Yogi, or so it appears, called the signal for what State Farm and Renfroe put into action as their strategy for getting Judge Walker and Judge Senter to play ball and compel the deposition of the Scruggses – it’s like deja-vu all over again from December 2007.
However, the Scruggses won that round but Renfroe obviously felt and Yogi said, you wouldn’t have won if we’d beaten you.
Judge Alexander handed Renfroe the defeat – and one might say they took the hint.
For a subpoena ad testificandum, those factors are: (1) the relevancy of the proposed testimony; (2) the need for the testimony; (3) the breadth of the subpoena; (4) availability of the testimony by other means; (5) burden on the subpoenaed party in obeying the subpoena. Collapsed down to its essence, the inquiry is one of balancing burden against benefit. (emphasis added)]
Now, do you see it? Smoke and mirrors – by reducing the document request, they created the impression of a more narrow inquiry than either intended to conduct. Had they not, it is highly likely the Scruggs would have prevailed on the basis the intended discovery was overly broad as restated in Judge Walker’s order.
Plaintiffs’ assert the Defendants’ document requests are broad and “would undoubtedly cover many documents protected by attorney/client privilege and work product protections.”
However, Judge Walker couldn’t see through the smoke to see the mirror.
…counsel for the Defendants reviewed the outstanding motions and have advised the Court as to those remaining discovery matters they consider essential to protect their clients’ interests.

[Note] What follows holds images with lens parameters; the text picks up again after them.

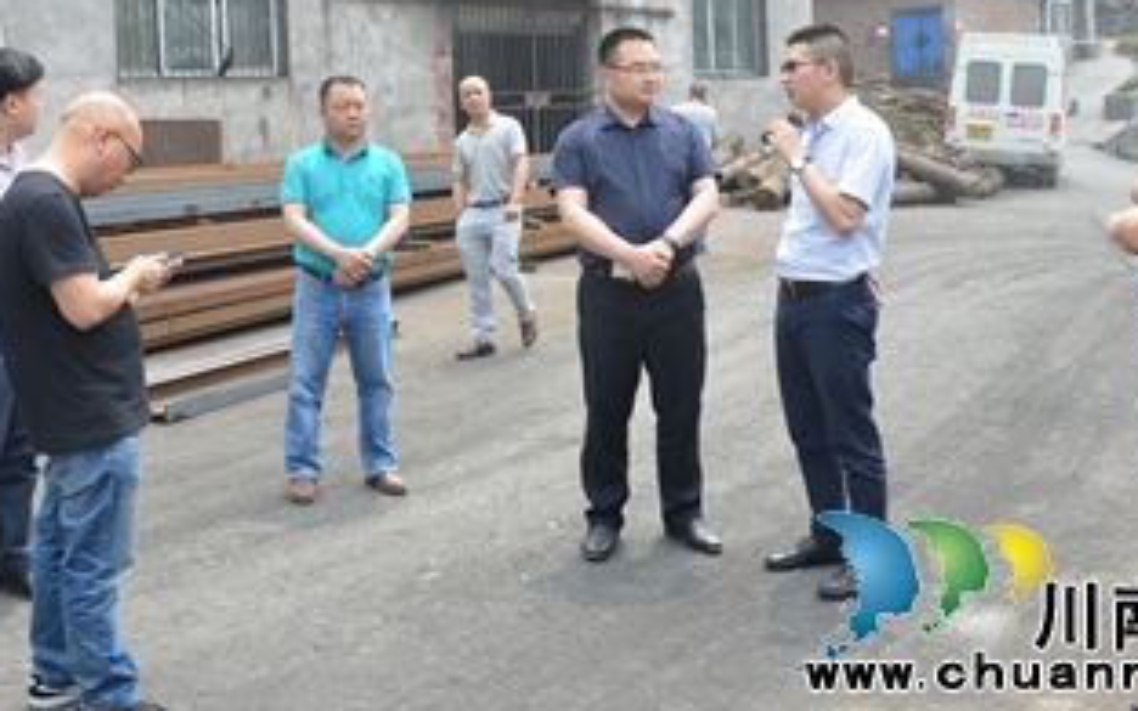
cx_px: 554
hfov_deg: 45.3
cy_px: 155
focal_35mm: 44
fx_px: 1365
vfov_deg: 28.7
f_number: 8
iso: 200
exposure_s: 1/250
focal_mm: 18
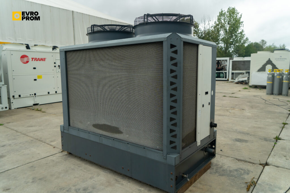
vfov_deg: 49.6
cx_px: 145
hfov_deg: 69.4
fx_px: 209
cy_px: 96
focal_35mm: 26
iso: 500
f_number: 4.5
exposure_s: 1/250
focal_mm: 26
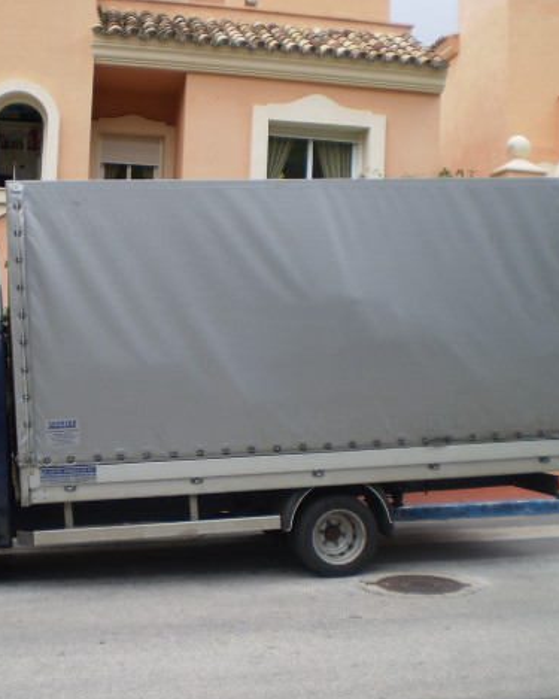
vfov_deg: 38.8
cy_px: 356
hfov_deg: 31.2
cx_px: 183
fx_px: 993
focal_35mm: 48
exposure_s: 1/160
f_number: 3.1
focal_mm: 6.3
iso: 64
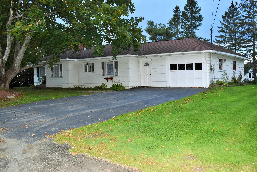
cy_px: 86
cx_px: 128
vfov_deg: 40.0
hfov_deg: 57.2
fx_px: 236
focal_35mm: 33
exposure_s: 1/100
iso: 800
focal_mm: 22
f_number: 5
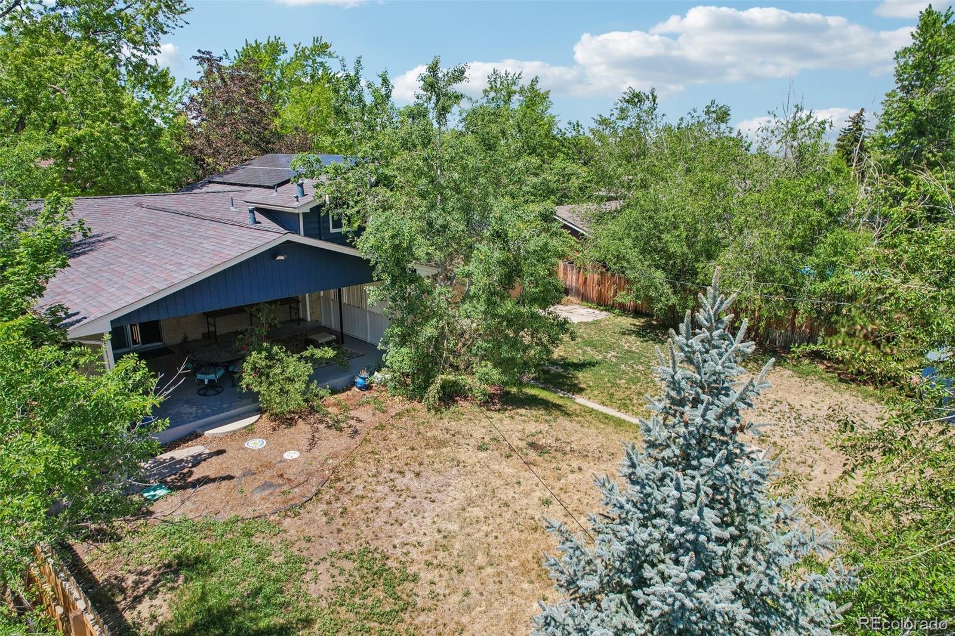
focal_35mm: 22
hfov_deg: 78.6
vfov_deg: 57.2
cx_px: 478
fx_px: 583
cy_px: 318
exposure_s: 1/350
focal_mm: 8.4
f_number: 2.8
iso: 130
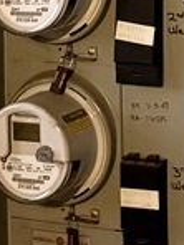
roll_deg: +0.9
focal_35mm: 190
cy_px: -179
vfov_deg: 9.9
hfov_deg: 7.8
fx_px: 1347
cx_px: 156
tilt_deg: -0.3
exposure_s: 1/24
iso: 800
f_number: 1.6
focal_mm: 5.96
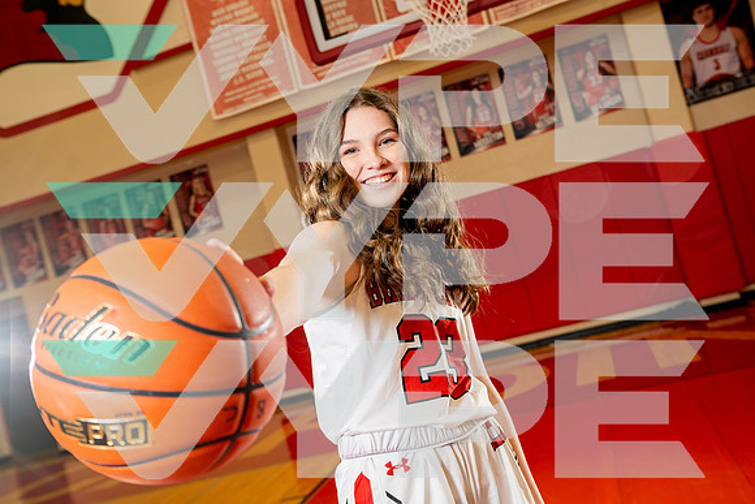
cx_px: 378
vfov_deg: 35.1
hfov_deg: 50.7
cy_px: 252
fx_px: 797
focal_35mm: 38
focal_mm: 38
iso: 500
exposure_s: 1/250
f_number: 4.5
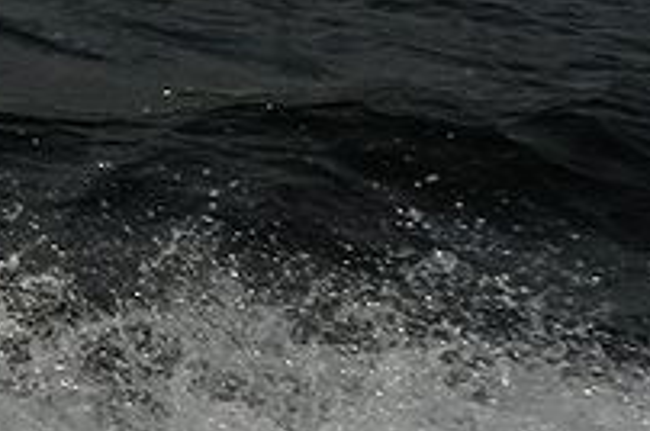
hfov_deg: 19.4
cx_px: -467
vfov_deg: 15.7
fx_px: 1496
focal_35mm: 83
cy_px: -98
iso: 160
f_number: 8
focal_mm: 4
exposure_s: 1/1000
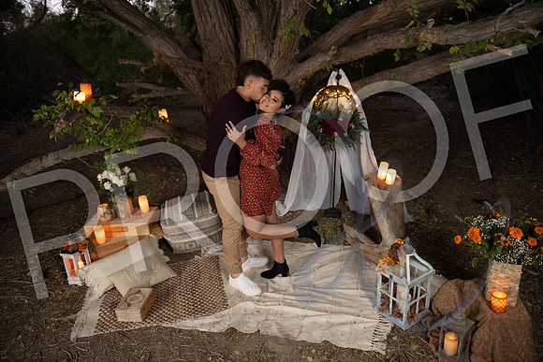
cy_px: 181
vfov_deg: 53.2
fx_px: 362
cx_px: 272
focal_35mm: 24
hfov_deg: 73.7
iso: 640
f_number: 2.8
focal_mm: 24
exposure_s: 1/60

State Farm requests that the Court rule upon nine of its original 25 document requests from the Scruggses.
Consequently, Judge Senter’s related opinion and order suggests the smoke blew his way as well.
The letter in question did no more than narrow and make more specific the documents b eing requested, abandoning sixteen of twenty-five original document requests.
State Farm and Renfroe- exhibiting a classic Freudian defense mechanism in documents filed to compel the Scruggses to answer all questions – now claim adandoning the documents did not limit their inquiring into those matters as evident in the recent Reply filed by State Farm.
A recurring theme running throughout the Scruggses’ papers is the erroneous assertion that the scope of their depositions was somehow limited by State Farm’s document requests. See, e.g., Doc. 1262 at 3-6, 27. They could not be more wrong. It is a fundamental fact of civil practice that depositions are often taken on all manner of subjects without a single document request listed in the deposition notice. (emphasis added)
Sop keeps telling me that one of these days, Judge Senter is going to catch on and go ballistic – if it this smoke and mirrors looks like deja vu all over again from the bench, this might do it.